The following warden also submitted a report: d3e4.

PartyGovernance contract

• The new storage variable lastBurnTimestamp of type uint40 was added below other short storage variables (emergencyExecuteDisabled, feeBps and feeRecipient) presumably with the intention of being tightly packed into a single slot. As this variable lastBurnTimestamp isn’t used in conjunction with the other variables in the slot, there isn’t any advantage to this behavior and will only introduce overhead gas costs due to packing.
  https://github.com/code-423n4/2023-05-party/blob/main/contracts/party/PartyGovernance.sol#L203
• The new check for lastBurnTimestamp == block.timestamp can be moved up in the function in order to have this checked earlier. This would save gas in case of a revert because the checks above are more costly in terms of the involved operations.
  https://github.com/code-423n4/2023-05-party/blob/main/contracts/party/PartyGovernance.sol#L596-L598

PartyGovernanceNFT contract

• Similar to the case in the PartyGovernance contract, the new storage variable rageQuitTimestamp of type uint40 is being accommodated below other short storage variables (tokenCount and mintedVotingPower) to have it tightly packed in a single slot. As this variable isn’t used in combination with the others, this packing only incurs extra gas costs due to overhead.
  https://github.com/code-423n4/2023-05-party/blob/main/contracts/party/PartyGovernanceNFT.sol#L55
• The check for newRageQuitTimestamp == DISABLE_RAGEQUIT_PERMANENTLY can be moved at the start of the function and before line 271 to early exit and abort reading the storage variable in case of a revert.
  https://github.com/code-423n4/2023-05-party/blob/main/contracts/party/PartyGovernanceNFT.sol#L274
• When rage quitting multiple NTFs, the same token transfer is executed multiple times to account for withdrawals associated with each NFT. Consider adding the amounts associated with each NFT first and then execute a single withdrawal for each token in withdrawTokens.
  https://github.com/code-423n4/2023-05-party/blob/main/contracts/party/PartyGovernanceNFT.sol#L337
  https://github.com/code-423n4/2023-05-party/blob/main/contracts/party/PartyGovernanceNFT.sol#L343

• When rage quitting multiple NTFs, each call to burn() will execute multiple checks and operations that are unneeded or are repeated with no other effect than consuming gas. For example:

  • The (totalVotingPower != 0 || !authority) check is unneeded as totalVotingPower should be greater than zero.
  • Updates to lastBurnTimestamp should only be needed once.
  • Updates to mintedVotingPower and totalVotingPower and repeated for each call, these can be batched and updated with a single SSTORE.
    https://github.com/code-423n4/2023-05-party/blob/main/contracts/party/PartyGovernanceNFT.sol#L320

0xble (Party) confirmed

---

Disclosures

C4 is an open organization governed by participants in the community.

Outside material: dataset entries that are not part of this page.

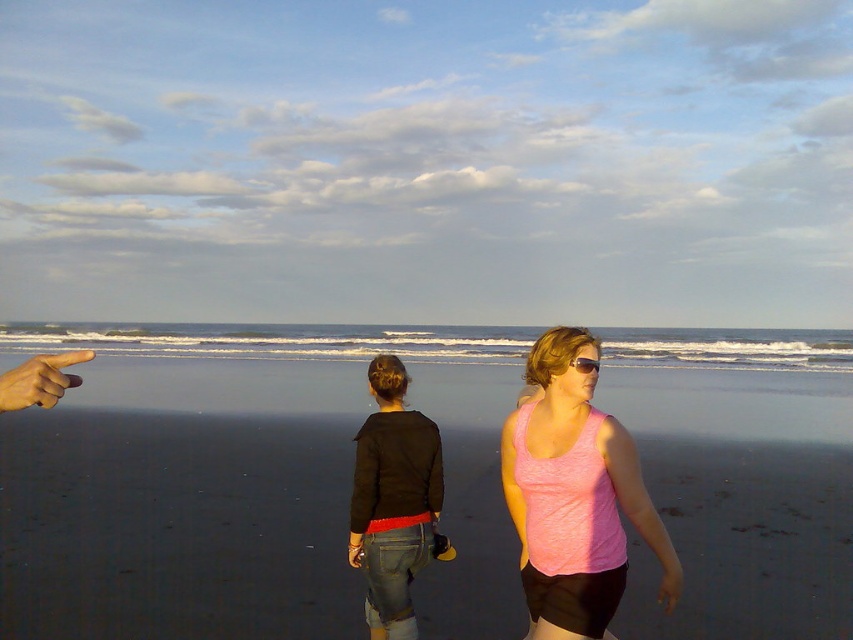
You are a photographer trying to capture the two people on the beach. You notice the pink fabric tank top at center and the pink matte sunglasses at center. Which object should you focus on to ensure it fits entirely within your camera frame if your frame can only accommodate the width of the smaller object?

The pink matte sunglasses at center has a smaller width compared to the pink fabric tank top at center. Therefore, to ensure it fits entirely within the camera frame, you should focus on the pink matte sunglasses at center.

You are a photographer trying to capture the perfect shot of the beach scene. You want to include the skinny tan finger at upper left in your composition. Where should you position your camera to ensure the finger is centered in the frame?

To center the skinny tan finger at upper left in your frame, position your camera so the finger aligns with the center point at coordinates approximately 0.595 on the x and 0.047 on the y axis.

You are a photographer trying to capture a wide shot of the beach scene. Given that the smooth sand at center is larger in size than the pink fabric tank top at center, which object should you focus on to ensure both are in frame without cropping?

You should focus on the smooth sand at center since it is larger in size than the pink fabric tank top at center, ensuring both fit within the frame without cropping.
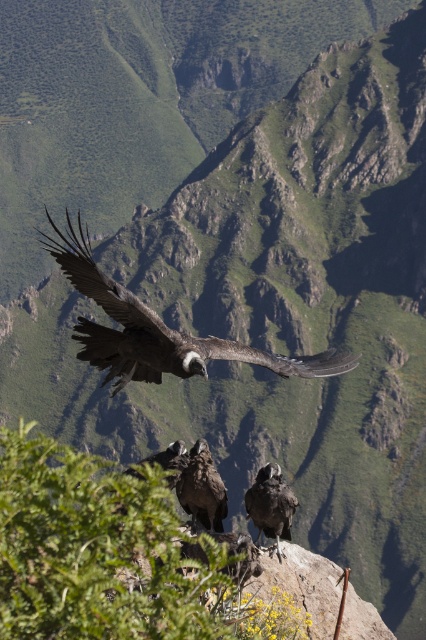
Does point (51, 224) lie in front of point (278, 547)?

No.

Is dark brown feathered eagle at center thinner than dark gray feathers at lower right?

No.

Find the location of `dark brown feathered eagle at center`. dark brown feathered eagle at center is located at coordinates (158, 330).

Find the location of a particular element. The image size is (426, 640). dark brown feathered eagle at center is located at coordinates (158, 330).

Based on the photo, is green leafy shrub at center wider than dark brown feathers at center?

Yes, green leafy shrub at center is wider than dark brown feathers at center.

Who is more forward, (32, 544) or (212, 522)?

Positioned in front is point (32, 544).

Locate an element on the screen. This screenshot has width=426, height=640. green leafy shrub at center is located at coordinates (111, 556).

Which is more to the right, green leafy shrub at center or dark gray feathers at lower right?

From the viewer's perspective, dark gray feathers at lower right appears more on the right side.

Is green leafy shrub at center smaller than dark gray feathers at lower right?

No, green leafy shrub at center is not smaller than dark gray feathers at lower right.

Locate an element on the screen. The image size is (426, 640). green leafy shrub at center is located at coordinates (111, 556).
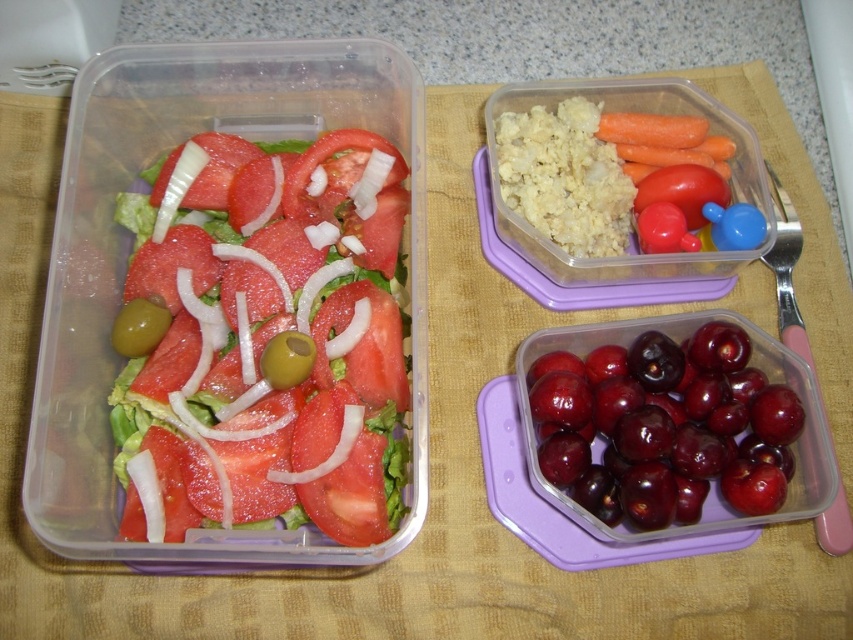
You are setting up a meal on a placemat and have two items, the sliced tomato salad at center and the green matte olive at left. Which one is located to the left of the other?

The green matte olive at left is located to the left of the sliced tomato salad at center.

You are a food delivery robot with a 12 inch wide tray. You need to place a new container between the sliced tomato salad at center and the shiny red cherries at lower right. Will your tray fit in the space between them?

C4 Audits incentivize the discovery of exploits, vulnerabilities, and bugs in smart contracts. Security researchers are rewarded at an increasing rate for finding higher-risk issues. Audit submissions are judged by a knowledgeable security researcher and solidity developer and disclosed to sponsoring developers. C4 does not conduct formal verification regarding the provided code but instead provides final verification.

C4 does not provide any guarantee or warranty regarding the security of this project. All smart contract software should be used at the sole risk and responsibility of users.